I won’t opine on What It All Means. But let’s talk about the surprise factor: The polls were wrong. And as Nate Silver points out, this seems to be a troubling trend, not just in Britain, but around the world. The polls on the Scottish independence referendum were way off. So were the ones that missed the Republican sweep in the 2014 midterms. Israel’s pre-election and exit polls both missed Likud’s solid victory.

We’ve always known that polls had problems. You can get very different answers depending on how you ask the question, as “Yes, Prime Minister” effectively dramatized. Sampling problems arise when people who don’t get chosen for the poll, or refuse to respond, are systematically different from the rest of the population. (This is how the infamous “Dewey Defeats Truman” headline happened.) Even with problems, however, polls remain useful — as long as you keep those problems in mind.

I’ve seen a lot written today about how this shows the need to fix polling. I’ve seen few people asking what seems like the more pertinent question: What if polls can’t be fixed?

Glenn Reynolds comments on the article at Instapundit that demonization of the right by the dominance of media and polling organizations may solicit false polling data.  This would lead to distorted feedback loop that makes news media even less accurate: creating polls that are distorted by an atmosphere created by the media that conducts and reports the poll.

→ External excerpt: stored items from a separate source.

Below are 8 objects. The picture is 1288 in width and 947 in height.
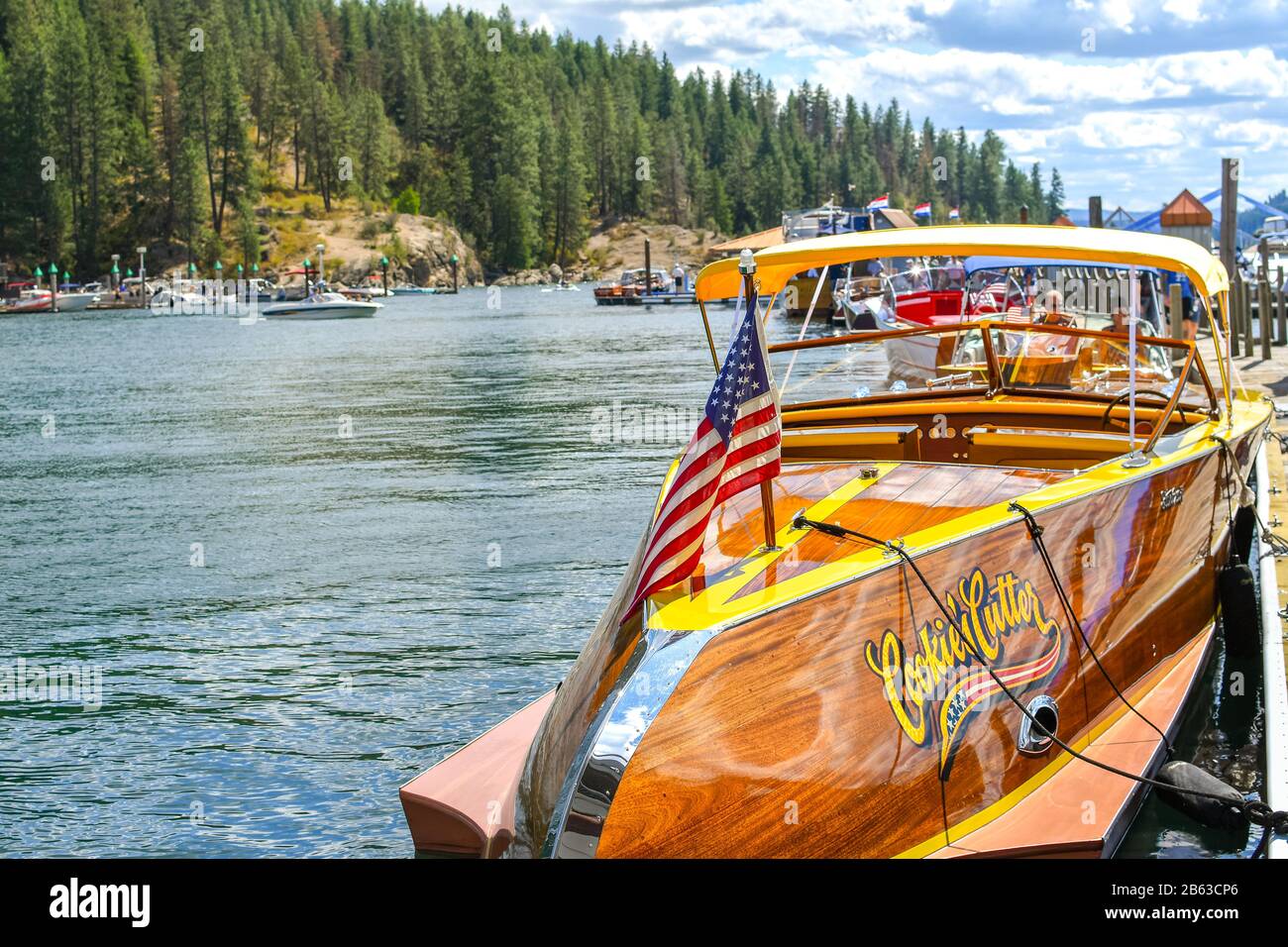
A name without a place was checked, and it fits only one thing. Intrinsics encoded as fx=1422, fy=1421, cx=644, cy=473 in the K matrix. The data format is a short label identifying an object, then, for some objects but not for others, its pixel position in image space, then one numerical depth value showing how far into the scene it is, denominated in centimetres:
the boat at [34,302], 9581
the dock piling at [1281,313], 3389
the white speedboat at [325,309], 7906
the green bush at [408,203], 14738
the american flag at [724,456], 510
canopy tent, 6462
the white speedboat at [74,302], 9850
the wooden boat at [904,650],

I would contend that polls too often direct questions to a short term outcome dismissing reasons underlying the response.  Racial and gender stereotypes weigh too heavy in analysis when income and other profiles tell a better and more accurate story.

more on this line of thought from National Review’s John Fund, Conservative Voters Give Pollsters Politically Correct Answers . . . and Then They Vote

Silver came up with various explanations for the errors, noting first of all that voters are becoming harder to contact, so pollsters rely less on direct contact and more on online questionnaires. Some of those online polls abandon probability sampling, the bedrock of polling methodology. In addition, he also observed that “some pollsters have been caught withholding results when they differ from other surveys, ‘herding’ toward a false consensus about a race instead of behaving independently.”

I’m not sure that’s the case, but even if it is, the problem of people giving politically correct responses to pollsters isn’t confined to Britain. As Nate Silver concluded, “Polls, in the U.K. and in other places around the world, appear to be getting worse as it becomes more challenging to contact a representative sample of voters.”